Abulafia lässt sich auf seiner Schiffsreise durch die Geschichte
des Mittelmeers Zeit, geduldig und ausführlich weist er immer wieder auf die
neuesten Errungenschaften in der Seefahrt hin. So war etwa der Bau des
Suez-Kanals ein einschneidendes Ereignis, wurde doch damit der Seeweg in den
Orient stark verkürzt. Im Jahr 1885 passierten bereits 3.600 Schiffe den Kanal.
Doch auch im Schiffsbau selbst tat sich damals einiges:
Die zweite Veränderung,
zu der es Mitte des 19. Jahrhunderts im Mittelmeer kam, war die Ankunft der
Dampfschiffe, gefolgt von Schiffen mit eisenbeschlagenem Rumpf. Die ersten
Versuche, Dampfschiffe zu bauen, reichen bis in die 1780er Jahre in den
Vereinigten Staaten und Frankreich zurück.
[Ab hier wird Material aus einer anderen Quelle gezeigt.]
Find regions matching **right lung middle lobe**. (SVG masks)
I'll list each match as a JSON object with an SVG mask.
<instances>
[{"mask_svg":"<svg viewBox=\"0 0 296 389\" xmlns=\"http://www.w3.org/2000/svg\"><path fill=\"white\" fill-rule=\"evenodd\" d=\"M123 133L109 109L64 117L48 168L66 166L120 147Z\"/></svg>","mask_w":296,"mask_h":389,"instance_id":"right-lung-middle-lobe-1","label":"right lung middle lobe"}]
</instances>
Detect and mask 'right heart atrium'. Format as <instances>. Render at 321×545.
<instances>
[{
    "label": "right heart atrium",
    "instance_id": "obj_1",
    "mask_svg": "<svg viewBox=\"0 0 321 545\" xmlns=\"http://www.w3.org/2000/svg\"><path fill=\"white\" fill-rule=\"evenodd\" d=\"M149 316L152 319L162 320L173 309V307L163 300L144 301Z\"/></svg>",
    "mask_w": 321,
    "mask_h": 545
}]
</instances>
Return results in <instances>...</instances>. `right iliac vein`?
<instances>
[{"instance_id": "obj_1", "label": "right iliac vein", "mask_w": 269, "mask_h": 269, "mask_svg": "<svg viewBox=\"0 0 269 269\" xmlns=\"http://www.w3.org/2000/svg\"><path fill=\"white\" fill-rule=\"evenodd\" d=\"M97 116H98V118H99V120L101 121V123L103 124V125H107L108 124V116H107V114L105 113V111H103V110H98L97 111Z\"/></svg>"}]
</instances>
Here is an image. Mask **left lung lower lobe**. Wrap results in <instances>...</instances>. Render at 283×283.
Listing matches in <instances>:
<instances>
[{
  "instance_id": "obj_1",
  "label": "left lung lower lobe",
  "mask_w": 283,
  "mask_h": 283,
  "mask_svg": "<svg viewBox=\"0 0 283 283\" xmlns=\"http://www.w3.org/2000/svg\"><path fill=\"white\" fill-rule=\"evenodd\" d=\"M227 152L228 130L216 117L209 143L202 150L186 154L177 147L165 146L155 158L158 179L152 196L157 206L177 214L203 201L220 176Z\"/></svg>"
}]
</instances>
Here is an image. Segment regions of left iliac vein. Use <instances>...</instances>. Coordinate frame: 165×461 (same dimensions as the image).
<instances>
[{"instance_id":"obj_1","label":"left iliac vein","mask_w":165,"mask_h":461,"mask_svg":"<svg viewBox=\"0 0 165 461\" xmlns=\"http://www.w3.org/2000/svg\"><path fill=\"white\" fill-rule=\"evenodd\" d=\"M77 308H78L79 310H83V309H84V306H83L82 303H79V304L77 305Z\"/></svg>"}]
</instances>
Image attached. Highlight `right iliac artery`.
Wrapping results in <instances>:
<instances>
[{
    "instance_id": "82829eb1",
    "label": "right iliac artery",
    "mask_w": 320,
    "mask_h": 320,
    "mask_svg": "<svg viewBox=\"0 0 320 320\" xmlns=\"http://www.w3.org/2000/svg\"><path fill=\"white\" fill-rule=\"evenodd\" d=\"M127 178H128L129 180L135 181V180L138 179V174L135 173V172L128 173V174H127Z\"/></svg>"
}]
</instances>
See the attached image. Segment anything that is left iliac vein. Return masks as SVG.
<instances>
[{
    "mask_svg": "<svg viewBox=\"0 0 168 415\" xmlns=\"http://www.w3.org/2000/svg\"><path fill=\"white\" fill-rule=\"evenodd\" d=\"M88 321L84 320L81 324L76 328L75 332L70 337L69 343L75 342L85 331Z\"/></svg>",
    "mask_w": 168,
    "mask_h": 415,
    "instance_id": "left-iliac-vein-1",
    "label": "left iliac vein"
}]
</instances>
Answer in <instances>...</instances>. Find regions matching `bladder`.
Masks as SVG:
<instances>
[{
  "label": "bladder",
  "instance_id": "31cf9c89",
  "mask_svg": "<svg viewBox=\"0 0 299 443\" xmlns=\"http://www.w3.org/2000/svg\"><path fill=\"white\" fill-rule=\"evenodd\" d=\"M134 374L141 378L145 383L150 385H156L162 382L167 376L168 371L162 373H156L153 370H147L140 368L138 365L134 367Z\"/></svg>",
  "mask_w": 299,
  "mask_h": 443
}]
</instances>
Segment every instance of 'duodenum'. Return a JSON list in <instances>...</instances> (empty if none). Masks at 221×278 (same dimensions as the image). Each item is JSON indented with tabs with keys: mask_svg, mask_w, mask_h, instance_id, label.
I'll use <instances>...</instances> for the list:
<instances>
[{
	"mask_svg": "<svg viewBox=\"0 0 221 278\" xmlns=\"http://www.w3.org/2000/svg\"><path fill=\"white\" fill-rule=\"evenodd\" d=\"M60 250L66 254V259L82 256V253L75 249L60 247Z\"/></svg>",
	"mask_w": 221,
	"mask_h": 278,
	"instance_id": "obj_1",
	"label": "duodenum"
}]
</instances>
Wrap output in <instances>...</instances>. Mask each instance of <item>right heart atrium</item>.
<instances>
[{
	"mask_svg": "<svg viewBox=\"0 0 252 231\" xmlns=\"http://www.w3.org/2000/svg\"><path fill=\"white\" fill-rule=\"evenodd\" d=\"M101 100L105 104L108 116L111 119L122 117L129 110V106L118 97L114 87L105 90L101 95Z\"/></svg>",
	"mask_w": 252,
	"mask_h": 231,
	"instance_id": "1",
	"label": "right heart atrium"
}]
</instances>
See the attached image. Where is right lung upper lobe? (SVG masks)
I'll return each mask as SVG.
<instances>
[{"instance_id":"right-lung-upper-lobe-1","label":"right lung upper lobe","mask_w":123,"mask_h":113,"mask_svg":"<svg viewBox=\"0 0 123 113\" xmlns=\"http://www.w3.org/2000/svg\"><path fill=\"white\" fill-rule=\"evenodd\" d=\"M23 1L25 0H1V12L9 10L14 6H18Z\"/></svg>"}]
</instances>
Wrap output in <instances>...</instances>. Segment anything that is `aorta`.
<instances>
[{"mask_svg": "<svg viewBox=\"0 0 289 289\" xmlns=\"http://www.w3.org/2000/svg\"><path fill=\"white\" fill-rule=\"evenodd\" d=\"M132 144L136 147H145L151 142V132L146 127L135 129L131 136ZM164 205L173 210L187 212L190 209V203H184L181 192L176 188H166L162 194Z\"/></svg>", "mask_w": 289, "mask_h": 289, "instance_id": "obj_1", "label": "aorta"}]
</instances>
Die fundamental neuen Qualitäten der
Dampfschifffahrt waren Geschwindigkeit, Zuverlässigkeit und Regelmäßigkeit. Die
Geschwindigkeit sollte jedoch nicht überschätzt werden. Acht Knoten galten
bereits als schnell.
Immerhin, wofür Segelschiffe mehr als einen Monat brauchten, bewältigten
Dampfschiffe in weniger als einer Woche.
Das Mittelmeer war stets hart umkämpft, Kriege und Gemetzel
gehören genauso zu seiner Geschichte wie der florierende Handel. Ins Chaos
stürzte das Mittelmeer vor allem im Zweiten Weltkrieg, danach verloren das
Mittelmeer und seine Hafenstädte zusehends an Bedeutung im weltpolitischen
Gefüge. In seinem Schlusswort, das den schönen Titel "Übers Meer" bekommen hat,
schreibt Abulafia:
Die Menschen, die das
Meer befahren, sind oft nicht gerade typisch für die Gesellschaften, aus denen
sie kommen. Sie sind zwar keine Außenseiter, wenn sie sich auf den Weg machen,
aber werden leicht zu solchen, wenn sie jenseits des Meeres in fremde
Gesellschaften gelangen, ob nun als Händler, als Sklaven oder als Pilger.[…] So
wurde der Mittelmeerraum zu der Region, in der es zu den weltweit wohl
intensivsten Wechselwirkungen zwischen verschiedenen Gesellschaften kam.
Umfangreich, spannend, leicht lesbar: Dieses Buch hat alles,
was ein künftiges Standardwerk ausmacht. Beeindruckend ist auch die penible
Recherchearbeit des Autors, die sich anhand der knapp einhundert Seiten
umfassenden Anmerkungen erahnen lässt. Wer nach der Lektüre dieses Buches
leicht schwankend an der Hafenmauer steht, wieder festen Boden unter den Füßen
zu spüren scheint und in Gedanken die aufregende Geschichte des Mittelmeers
Revue passieren lässt, der hat dieses große Wasser wohl verstanden.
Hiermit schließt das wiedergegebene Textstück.